Kaynak Metin
- - -

Bilindiği gibi, her türlü kurumsal düzenleme gibi “STK’lar” da üst yapı kurumlarıdır ve her türlü özelliği, yine bir üst yapı kurumu olarak egemen üretim ilişkilerinin bir boyutu/türevi olan genel, ülkesel, toplumsal ve bireysel kültürel yapının özelliklerine göre biçimlenmektedir. Bu nedenle, “STK’lar” evreni, çok boyutlu bir sorgulama alanıdır ve bu alana ilişkin her türlü değerlendirme, doğal olarak bakış açısının özelliğine bağlı olarak değişmektedir.
Bu bağlamda öncelikle “STK’lar” için bir tanımsal çerçeve oluşturmayı deneyeceğim. Ülkemizdeki “STK’ların” ayırtedici özelliklerinin Çizelge 1’de sergilendiği gibi sınıflandırılabileceğini düşünüyorum (ÇAĞLAR, 2002):
Çizelge 1: Türkiye’de STK Biçimleri ve Başlıca Ayırtedici Özellikleri
Bilindiği gibi, Çizelge 1’de sergilenen “STK’ların” etkinlik alanları, yönetsel yapıları ile hak, yetki ve sorumlulukları farklı hukuksal düzenlemelerle biçimlendirilmiştir. Daha da önemlisi, bu “STK’ların” her birinin ilişkili olduğu toplumsal sınıf ve kesimlerin ekonomik, toplumsal ve kültürel özellikleri; dolayısıyla da algılama, düşünme ve davranış ilkeleri ve biçimleri büyük ölçüde birbirinden farklıdır. Öyle ki, “doğa korumacılığı” alanında etkinlikte bulunan gönüllü kuruluşların bile aralarında, sözgelimi bakış açıları yönünden kolaylıkla uzlaştırılamayacak farklılıklar bulunmaktadır. Dolayısıyla, Çizelge 1’de sergilenen “STK’ların” her birinin “doğa korumacılığı” alanında; i) sahip oldukları donanımlar, ii) görebileceği işlevler, iii) içinde bulunduğu sorunlar ve kısıtlar ile iv) geçirdikleri evrimin niteliği farklılık göstermesi beklenir ve/veya gerekir. Böylesi bir çerçeve göz önünde bulundurulduğunda, genel “STK” söyleminin yol açıcı olmadığı gerçeği daha kolay kavranabilecektir. Bu nedenle, amaçlanan ya da kastedilen “STK’nın” en azından yapısal özelliklerine açıklık kazandırılması, söylem birliği sağlamanın ve tartışmaların yeterince etken olabilmesini öncelikli koşulu olmaktadır. Bu koşul yerine getirildiğinde, “doğa korumacılığı” alanında hangi “STK’ların” ne türden işlevler üstlenebileceğine de açıklık kazandırılabilecektir.

- - -

Kaynak metne göre Çizelge 1'deki STK'ların “doğa korumacılığı” alanında hangi yönlerden farklılık göstermesi beklenir? Bunları metindeki sırayla listeleyin.

- - -

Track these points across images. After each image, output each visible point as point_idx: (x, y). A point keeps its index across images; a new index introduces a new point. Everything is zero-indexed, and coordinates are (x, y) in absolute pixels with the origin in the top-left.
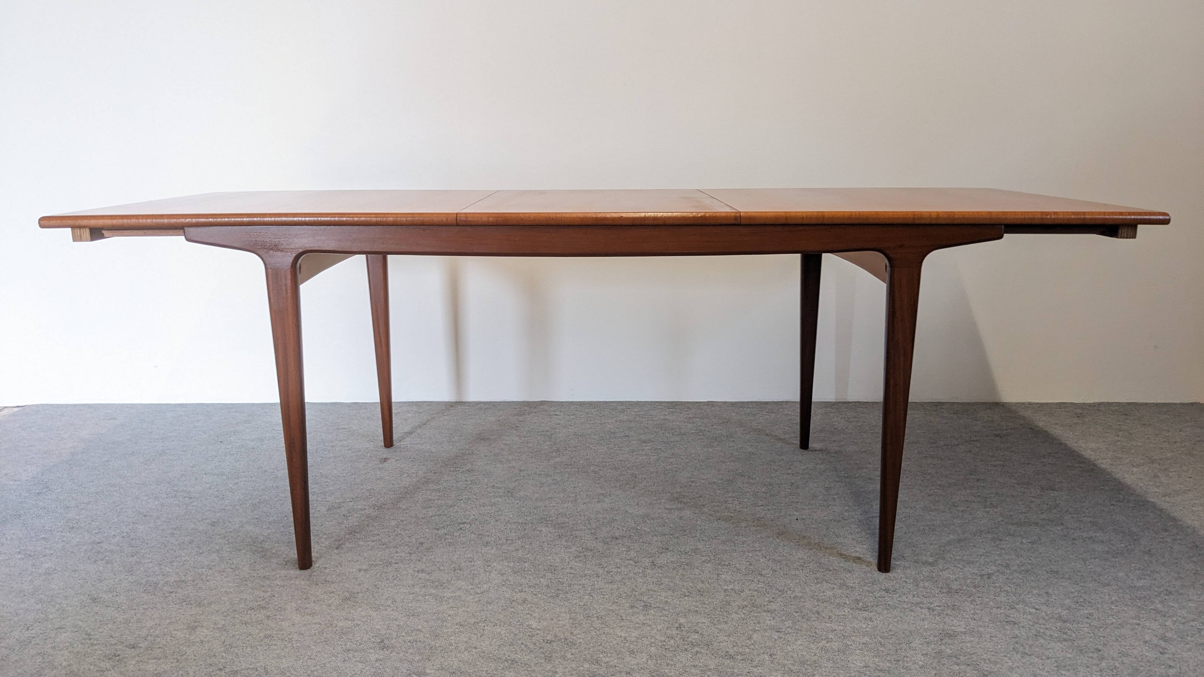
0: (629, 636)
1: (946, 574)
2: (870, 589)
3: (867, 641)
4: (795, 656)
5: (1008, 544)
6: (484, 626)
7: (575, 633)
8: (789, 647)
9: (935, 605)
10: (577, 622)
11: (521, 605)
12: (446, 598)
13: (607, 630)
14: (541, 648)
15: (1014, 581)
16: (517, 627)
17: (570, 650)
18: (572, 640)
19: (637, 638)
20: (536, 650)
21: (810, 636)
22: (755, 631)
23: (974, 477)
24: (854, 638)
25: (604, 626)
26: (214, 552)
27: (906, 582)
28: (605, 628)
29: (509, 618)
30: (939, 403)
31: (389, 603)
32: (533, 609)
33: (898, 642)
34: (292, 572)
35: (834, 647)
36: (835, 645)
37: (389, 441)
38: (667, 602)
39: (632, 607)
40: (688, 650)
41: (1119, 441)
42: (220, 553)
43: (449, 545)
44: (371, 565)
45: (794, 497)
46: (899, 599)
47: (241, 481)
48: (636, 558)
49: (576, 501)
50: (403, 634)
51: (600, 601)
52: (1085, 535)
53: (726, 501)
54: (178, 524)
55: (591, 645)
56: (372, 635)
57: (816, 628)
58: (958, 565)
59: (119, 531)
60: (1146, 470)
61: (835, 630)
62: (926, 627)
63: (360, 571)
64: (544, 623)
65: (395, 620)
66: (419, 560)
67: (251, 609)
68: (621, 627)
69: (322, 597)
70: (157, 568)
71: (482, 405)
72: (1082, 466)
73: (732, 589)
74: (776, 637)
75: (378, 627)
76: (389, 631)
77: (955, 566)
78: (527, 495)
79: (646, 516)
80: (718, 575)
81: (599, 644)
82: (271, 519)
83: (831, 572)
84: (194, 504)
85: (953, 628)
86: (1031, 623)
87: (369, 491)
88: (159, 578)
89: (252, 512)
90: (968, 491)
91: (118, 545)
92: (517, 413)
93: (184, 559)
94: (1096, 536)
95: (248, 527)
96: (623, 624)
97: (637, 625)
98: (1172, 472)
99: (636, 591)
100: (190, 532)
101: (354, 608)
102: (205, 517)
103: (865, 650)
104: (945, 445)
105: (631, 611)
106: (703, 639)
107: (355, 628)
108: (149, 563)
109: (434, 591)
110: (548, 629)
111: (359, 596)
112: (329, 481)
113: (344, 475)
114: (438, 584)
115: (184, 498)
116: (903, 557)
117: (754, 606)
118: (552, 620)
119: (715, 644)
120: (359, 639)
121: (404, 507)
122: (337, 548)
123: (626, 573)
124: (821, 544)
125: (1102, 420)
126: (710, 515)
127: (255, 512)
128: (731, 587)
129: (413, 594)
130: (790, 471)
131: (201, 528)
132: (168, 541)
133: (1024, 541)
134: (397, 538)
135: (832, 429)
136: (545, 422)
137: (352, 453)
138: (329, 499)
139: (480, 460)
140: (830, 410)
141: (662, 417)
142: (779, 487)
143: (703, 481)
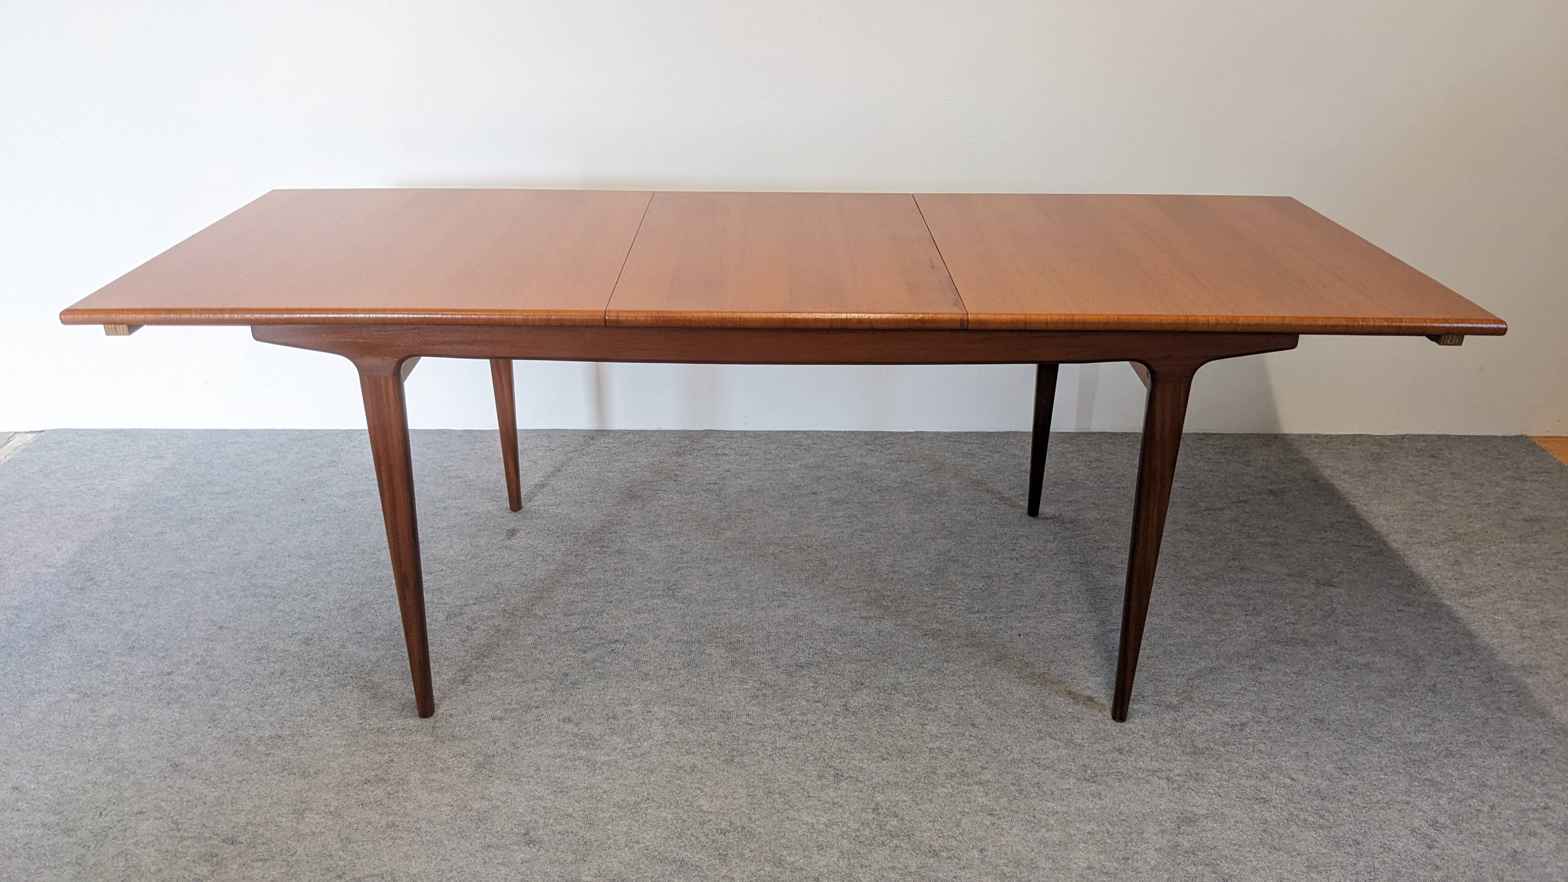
0: (817, 823)
1: (1191, 724)
2: (1101, 748)
3: (1093, 829)
4: (1009, 852)
5: (1268, 675)
7: (754, 817)
8: (1002, 839)
9: (1176, 773)
10: (756, 801)
11: (689, 774)
12: (599, 764)
13: (792, 814)
14: (714, 842)
15: (1271, 734)
16: (686, 809)
17: (748, 845)
18: (750, 830)
19: (826, 826)
20: (709, 844)
21: (1028, 821)
22: (963, 813)
23: (1237, 563)
24: (1078, 825)
25: (787, 807)
27: (1143, 737)
28: (788, 809)
29: (675, 795)
30: (1205, 434)
31: (532, 772)
32: (703, 781)
33: (1128, 830)
34: (412, 721)
35: (1055, 839)
36: (1056, 835)
37: (516, 503)
38: (861, 768)
39: (820, 777)
40: (885, 843)
41: (1419, 502)
42: (320, 691)
43: (600, 678)
44: (506, 711)
45: (1018, 597)
46: (1134, 764)
47: (335, 569)
48: (826, 698)
49: (752, 604)
50: (552, 821)
51: (783, 768)
52: (1361, 660)
53: (934, 605)
54: (263, 641)
55: (773, 837)
56: (514, 822)
57: (1035, 809)
58: (1207, 710)
59: (191, 653)
60: (1446, 552)
61: (1057, 812)
62: (1162, 808)
63: (494, 719)
64: (718, 803)
65: (541, 798)
66: (564, 703)
67: (367, 781)
68: (807, 808)
69: (451, 763)
70: (245, 715)
71: (631, 436)
72: (1370, 545)
73: (939, 748)
74: (988, 823)
75: (520, 811)
76: (534, 817)
77: (1203, 711)
78: (691, 595)
79: (837, 630)
80: (922, 726)
81: (782, 834)
82: (378, 634)
83: (1057, 721)
84: (280, 607)
85: (1194, 809)
86: (1284, 801)
87: (496, 585)
88: (251, 732)
89: (353, 621)
90: (1229, 588)
91: (194, 678)
92: (675, 450)
93: (277, 700)
94: (1373, 662)
95: (351, 648)
96: (810, 803)
97: (827, 805)
98: (1478, 555)
99: (825, 752)
100: (280, 655)
101: (491, 779)
102: (295, 631)
103: (1090, 843)
104: (1206, 509)
105: (819, 783)
106: (904, 826)
107: (493, 811)
108: (235, 706)
109: (584, 753)
110: (722, 812)
111: (495, 761)
112: (445, 568)
113: (463, 558)
114: (589, 741)
115: (266, 597)
116: (1143, 697)
117: (964, 774)
118: (727, 798)
119: (917, 834)
120: (499, 829)
121: (541, 613)
122: (463, 682)
123: (813, 723)
124: (1047, 676)
125: (1403, 466)
126: (915, 627)
127: (357, 622)
128: (938, 744)
129: (559, 757)
130: (1014, 554)
131: (292, 649)
132: (254, 671)
133: (1288, 671)
134: (535, 665)
135: (1069, 481)
136: (711, 468)
137: (470, 520)
138: (448, 599)
139: (631, 534)
140: (1068, 448)
141: (858, 460)
142: (1000, 580)
143: (908, 572)
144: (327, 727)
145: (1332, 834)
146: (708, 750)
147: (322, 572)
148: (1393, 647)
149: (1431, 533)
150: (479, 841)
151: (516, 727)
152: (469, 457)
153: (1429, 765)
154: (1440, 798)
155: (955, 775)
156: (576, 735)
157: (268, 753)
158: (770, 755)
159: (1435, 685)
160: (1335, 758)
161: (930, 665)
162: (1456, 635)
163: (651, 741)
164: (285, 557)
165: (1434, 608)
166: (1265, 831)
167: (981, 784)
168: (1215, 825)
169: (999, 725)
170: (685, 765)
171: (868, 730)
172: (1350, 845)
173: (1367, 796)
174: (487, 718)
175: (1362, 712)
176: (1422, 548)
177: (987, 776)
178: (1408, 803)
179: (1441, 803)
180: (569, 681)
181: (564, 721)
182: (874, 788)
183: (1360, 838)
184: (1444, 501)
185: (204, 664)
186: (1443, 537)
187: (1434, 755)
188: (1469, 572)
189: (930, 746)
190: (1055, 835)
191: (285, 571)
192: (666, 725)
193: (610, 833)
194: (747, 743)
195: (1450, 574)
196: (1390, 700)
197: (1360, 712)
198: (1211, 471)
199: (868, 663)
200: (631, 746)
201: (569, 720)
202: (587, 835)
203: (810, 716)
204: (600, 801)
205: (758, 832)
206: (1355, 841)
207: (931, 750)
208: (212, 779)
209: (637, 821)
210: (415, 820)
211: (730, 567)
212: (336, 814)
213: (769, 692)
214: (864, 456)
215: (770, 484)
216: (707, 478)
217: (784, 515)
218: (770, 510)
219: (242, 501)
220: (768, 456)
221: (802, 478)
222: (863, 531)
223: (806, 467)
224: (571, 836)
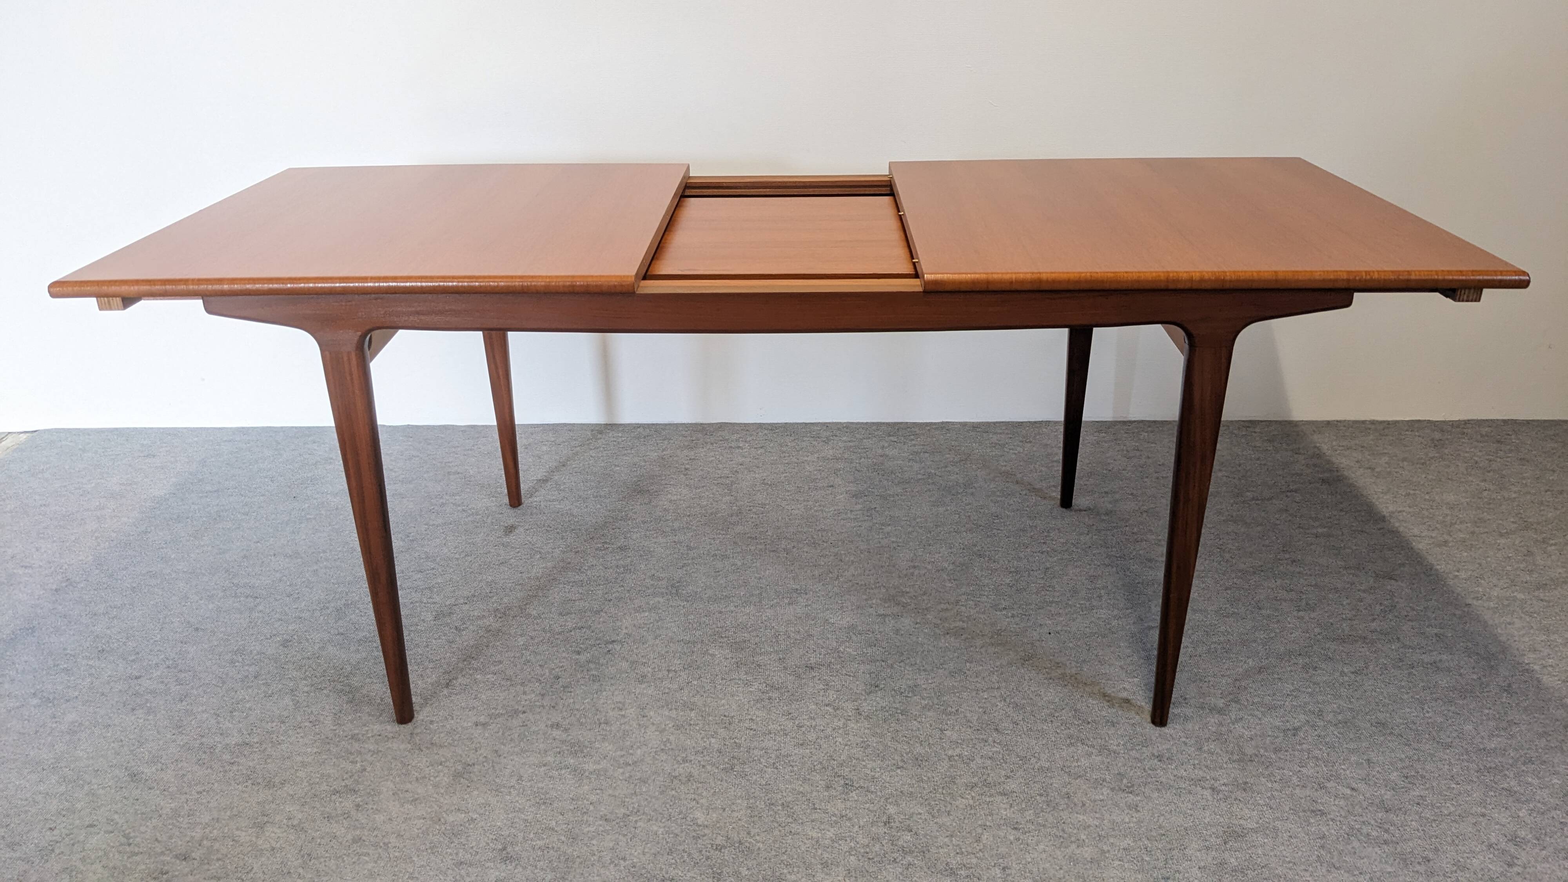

- - -

Sorunun Çözümü
1. Sahip oldukları donanımlar
2. Görebileceği işlevler
3. İçinde bulunduğu sorunlar ve kısıtlar
4. Geçirdikleri evrimin niteliği